> What the task requires
Extract all lines from the data beneath that include the word "equations".

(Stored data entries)
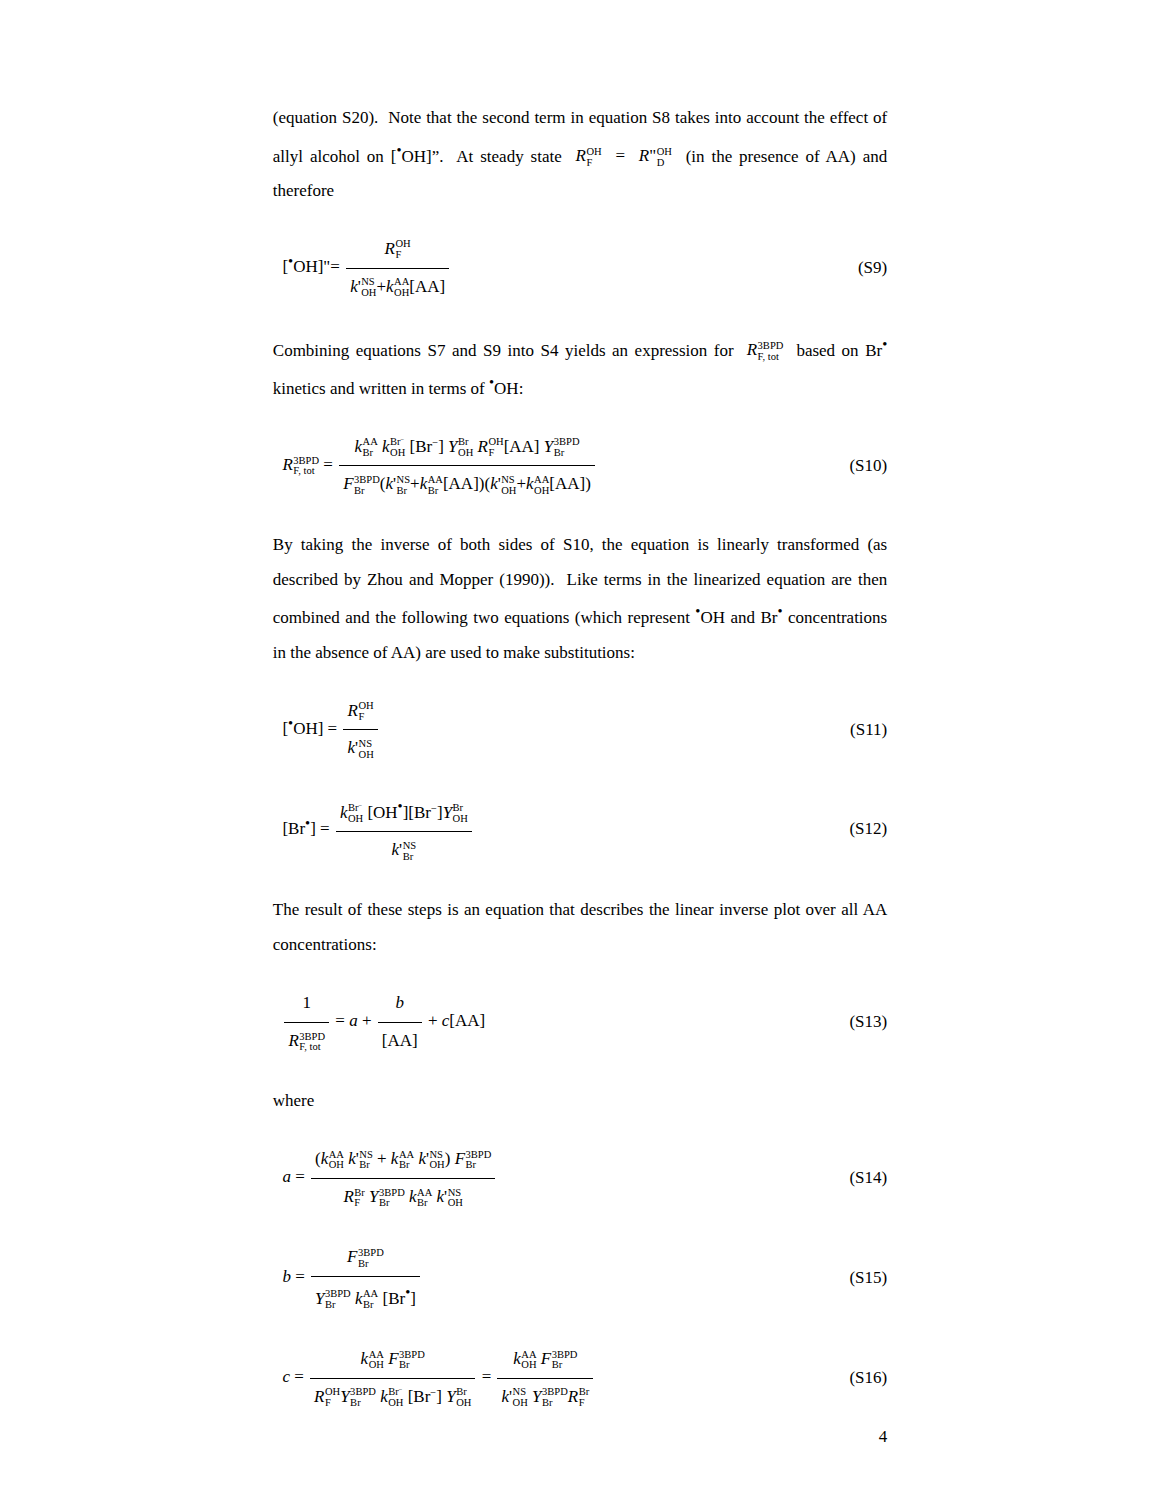(equation S20). Note that the second term in equation S8 takes into account the effect of allyl alcohol on [•OH]”. At steady state ROH F = R"OH D (in the presence of AA) and therefore
[•OH]"= ROH F k'NS OH+kAA OH[AA]
(S9)
Combining equations S7 and S9 into S4 yields an expression for R 3BPD F, tot based on Br• kinetics and written in terms of •OH:
R 3BPD F, tot = kAA Br kBr−OH [Br−] YBr OH ROH F[AA] Y 3BPD Br F 3BPD Br(k'NS Br+kAA Br[AA])(k'NS OH+kAA OH[AA])
(S10)
By taking the inverse of both sides of S10, the equation is linearly transformed (as described by Zhou and Mopper (1990)). Like terms in the linearized equation are then combined and the following two equations (which represent •OH and Br• concentrations in the absence of AA) are used to make substitutions:
[•OH] = ROH F k'NS OH
(S11)
[Br•] = kBr−OH [OH•][Br−]YBr OH k'NS Br
(S12)
The result of these steps is an equation that describes the linear inverse plot over all AA concentrations:
1 R 3BPD F, tot = a + b [AA] + c[AA]
(S13)
where
a = (kAA OH k'NS Br + kAA Br k'NS OH) F 3BPD Br RBr F Y 3BPD Br kAA Br k'NS OH
(S14)
b = F 3BPD Br Y 3BPD Br kAA Br [Br•]
(S15)
c = kAA OH F 3BPD Br ROH F Y 3BPD Br kBr−OH [Br−] YBr OH = kAA OH F 3BPD Br k'NS OH Y 3BPD Br RBr F
(S16)
4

> Output of the exercise
Combining equations S7 and S9 into S4 yields an expression for R 3BPD F, tot based on Br• kinetics and written in terms of •OH:
By taking the inverse of both sides of S10, the equation is linearly transformed (as described by Zhou and Mopper (1990)). Like terms in the linearized equation are then combined and the following two equations (which represent •OH and Br• concentrations in the absence of AA) are used to make substitutions:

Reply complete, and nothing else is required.